> Your task: Given the material below, return only the lines starting at the line with "[911,836,932,855] 势 -> [900,572,919,590] 流" and ending at the line with "(1225, 852) none", exactly as they appear.
┌─ Data for this task
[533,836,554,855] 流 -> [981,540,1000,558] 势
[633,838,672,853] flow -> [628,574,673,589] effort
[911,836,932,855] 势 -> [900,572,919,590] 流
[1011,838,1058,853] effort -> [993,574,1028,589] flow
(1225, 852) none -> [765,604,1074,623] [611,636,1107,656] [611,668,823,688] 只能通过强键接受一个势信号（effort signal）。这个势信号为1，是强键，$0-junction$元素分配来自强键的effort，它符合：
└─
┌─ Data for this task
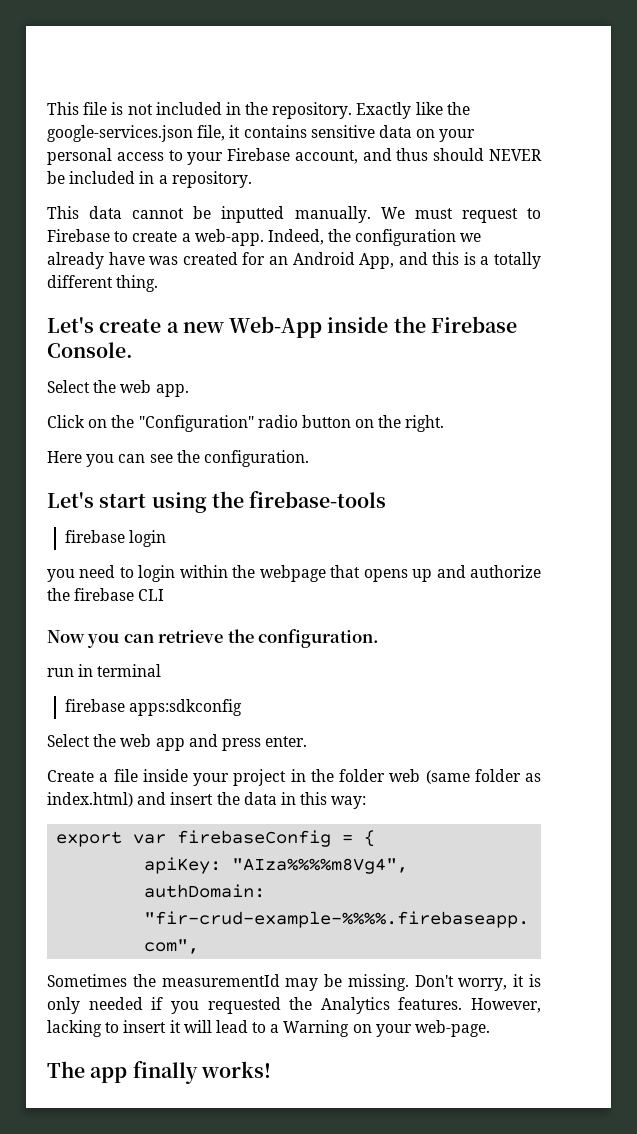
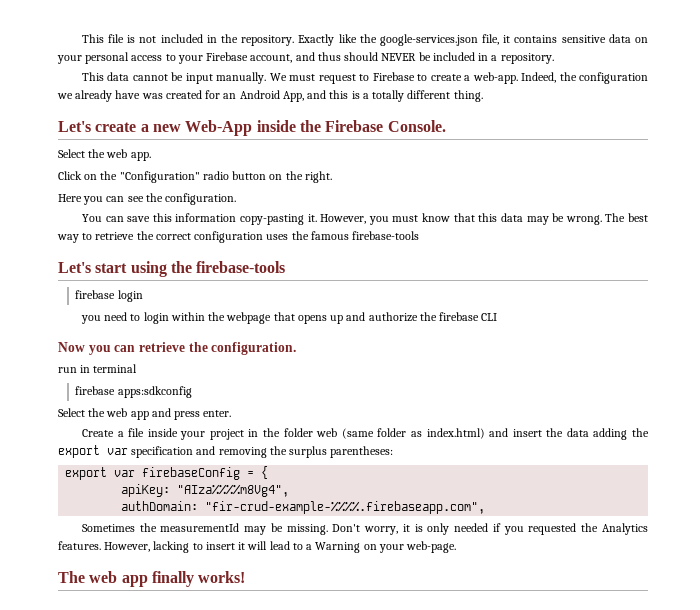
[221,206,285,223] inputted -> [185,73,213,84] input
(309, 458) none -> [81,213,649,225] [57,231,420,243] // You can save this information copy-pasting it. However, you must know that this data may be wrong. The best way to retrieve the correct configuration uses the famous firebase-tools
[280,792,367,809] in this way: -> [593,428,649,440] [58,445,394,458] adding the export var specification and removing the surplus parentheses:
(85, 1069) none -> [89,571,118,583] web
└─
┌─ Data for this task
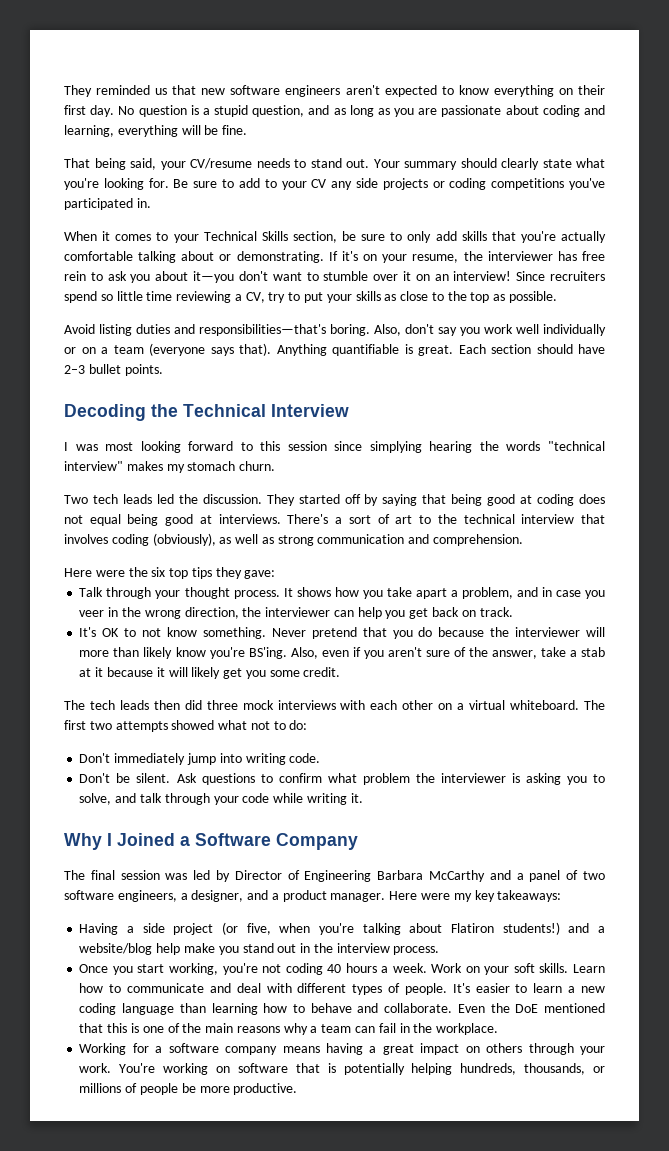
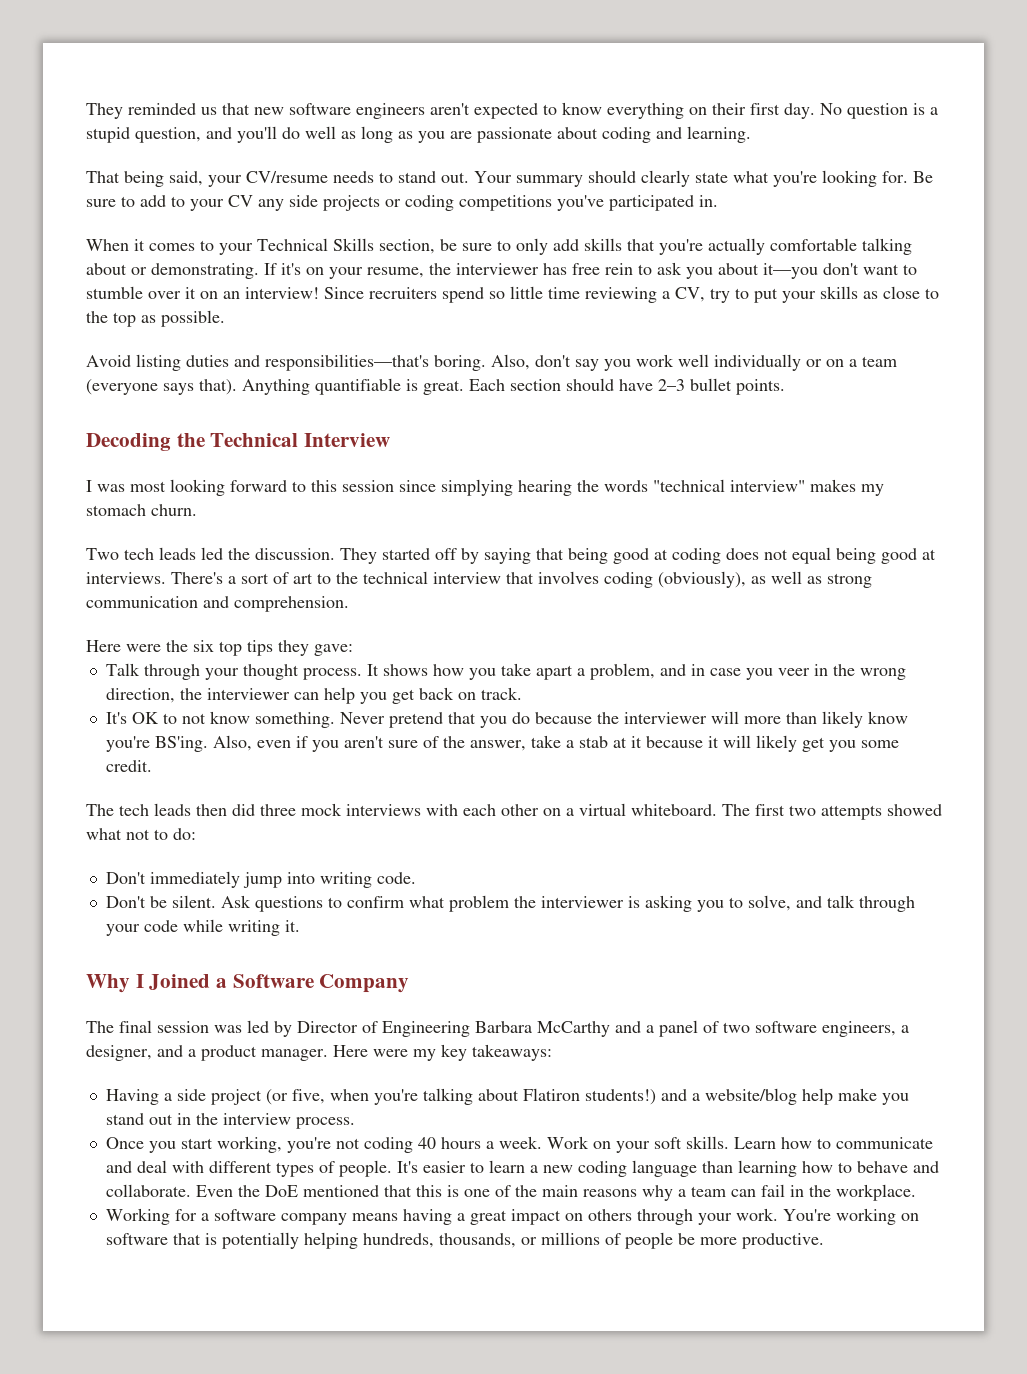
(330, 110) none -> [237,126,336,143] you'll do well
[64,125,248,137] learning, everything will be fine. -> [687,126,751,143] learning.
└─
> Written response:
[911,836,932,855] 势 -> [900,572,919,590] 流
[1011,838,1058,853] effort -> [993,574,1028,589] flow
(1225, 852) none -> [765,604,1074,623] [611,636,1107,656] [611,668,823,688] 只能通过强键接受一个势信号（effort signal）。这个势信号为1，是强键，$0-junction$元素分配来自强键的effort，它符合：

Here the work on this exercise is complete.